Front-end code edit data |
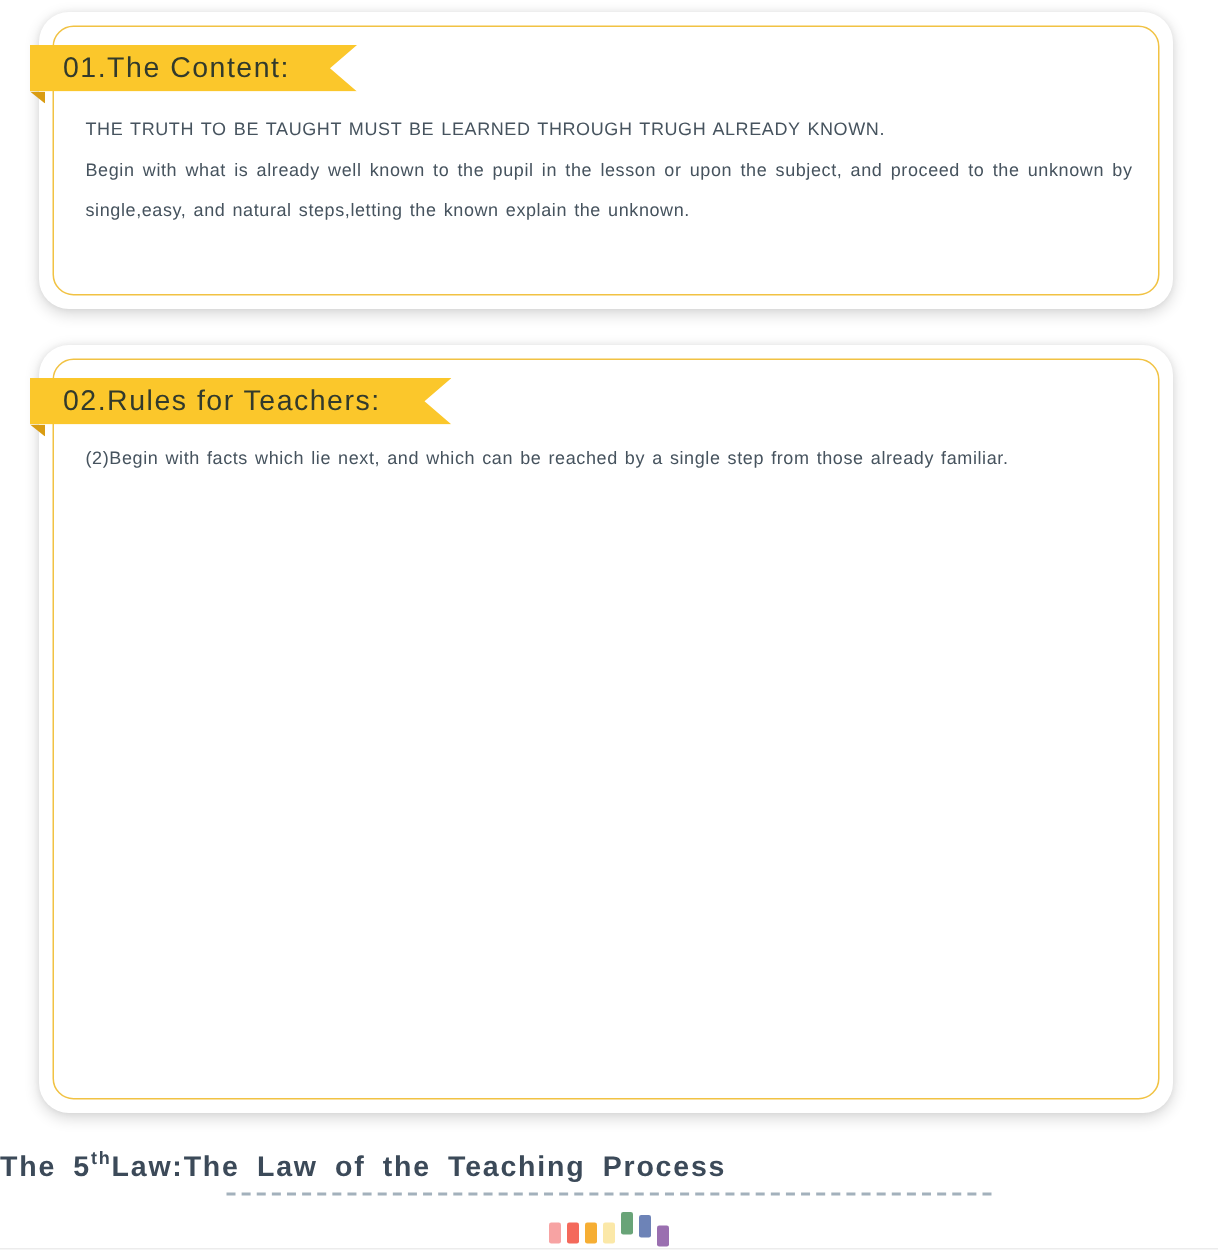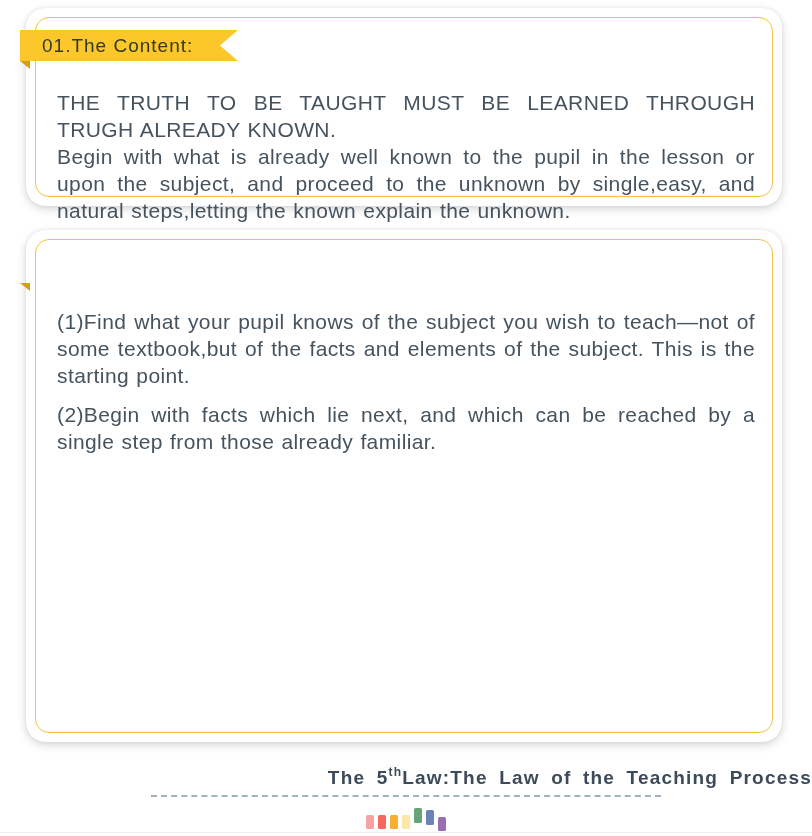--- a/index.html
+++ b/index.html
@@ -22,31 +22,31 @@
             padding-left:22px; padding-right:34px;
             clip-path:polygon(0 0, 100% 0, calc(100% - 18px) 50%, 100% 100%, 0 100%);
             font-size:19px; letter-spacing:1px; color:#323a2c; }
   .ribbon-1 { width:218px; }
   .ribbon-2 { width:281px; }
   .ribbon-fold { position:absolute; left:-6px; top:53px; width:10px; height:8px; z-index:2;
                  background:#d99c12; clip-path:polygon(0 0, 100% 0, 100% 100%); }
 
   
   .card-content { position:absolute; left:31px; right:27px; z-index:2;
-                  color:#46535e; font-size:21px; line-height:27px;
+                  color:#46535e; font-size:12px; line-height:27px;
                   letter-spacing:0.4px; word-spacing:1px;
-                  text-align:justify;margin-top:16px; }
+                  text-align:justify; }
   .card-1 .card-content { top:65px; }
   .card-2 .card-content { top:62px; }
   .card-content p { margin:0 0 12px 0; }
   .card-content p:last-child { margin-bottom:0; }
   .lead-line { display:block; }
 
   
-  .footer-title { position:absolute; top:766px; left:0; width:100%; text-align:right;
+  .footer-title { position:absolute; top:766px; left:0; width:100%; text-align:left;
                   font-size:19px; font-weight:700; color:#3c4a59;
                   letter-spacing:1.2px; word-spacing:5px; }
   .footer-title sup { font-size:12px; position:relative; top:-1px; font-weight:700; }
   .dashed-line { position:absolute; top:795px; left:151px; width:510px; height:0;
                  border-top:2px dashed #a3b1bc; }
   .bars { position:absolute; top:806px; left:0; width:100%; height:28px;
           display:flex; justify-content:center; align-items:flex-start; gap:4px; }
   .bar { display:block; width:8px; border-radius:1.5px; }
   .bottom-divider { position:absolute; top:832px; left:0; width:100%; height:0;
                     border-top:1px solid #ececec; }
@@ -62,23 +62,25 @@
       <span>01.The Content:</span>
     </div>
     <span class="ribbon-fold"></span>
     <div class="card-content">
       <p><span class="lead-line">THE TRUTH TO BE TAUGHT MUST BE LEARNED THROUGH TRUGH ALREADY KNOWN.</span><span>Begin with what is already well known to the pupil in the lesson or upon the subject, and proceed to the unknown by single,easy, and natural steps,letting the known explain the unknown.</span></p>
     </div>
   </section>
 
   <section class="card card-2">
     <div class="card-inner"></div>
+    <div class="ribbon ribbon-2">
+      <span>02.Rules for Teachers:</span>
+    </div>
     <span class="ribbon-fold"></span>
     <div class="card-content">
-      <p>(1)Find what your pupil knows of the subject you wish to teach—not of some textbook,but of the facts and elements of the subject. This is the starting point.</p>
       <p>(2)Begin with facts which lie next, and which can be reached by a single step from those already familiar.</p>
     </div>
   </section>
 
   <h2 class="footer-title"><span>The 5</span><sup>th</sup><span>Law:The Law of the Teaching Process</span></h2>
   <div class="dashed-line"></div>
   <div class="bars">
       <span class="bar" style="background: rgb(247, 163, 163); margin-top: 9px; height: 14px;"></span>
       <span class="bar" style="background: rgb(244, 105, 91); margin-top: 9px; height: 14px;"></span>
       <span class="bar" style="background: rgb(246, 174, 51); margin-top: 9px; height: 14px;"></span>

TASK |
Reproduce only the lines above, starting at the line with "letter-spacing:0.4px; word-spacing:1px;" and ending at the line with "font-size:12px; position:relative; top:-1px;", exactly as written.

FINAL ANSWER |
                   letter-spacing:0.4px; word-spacing:1px;
-                  text-align:justify;margin-top:16px; }
+                  text-align:justify; }
   .card-1 .card-content { top:65px; }
   .card-2 .card-content { top:62px; }
   .card-content p { margin:0 0 12px 0; }
   .card-content p:last-child { margin-bottom:0; }
   .lead-line { display:block; }
 
   
-  .footer-title { position:absolute; top:766px; left:0; width:100%; text-align:right;
+  .footer-title { position:absolute; top:766px; left:0; width:100%; text-align:left;
                   font-size:19px; font-weight:700; color:#3c4a59;
                   letter-spacing:1.2px; word-spacing:5px; }
   .footer-title sup { font-size:12px; position:relative; top:-1px; font-weight:700; }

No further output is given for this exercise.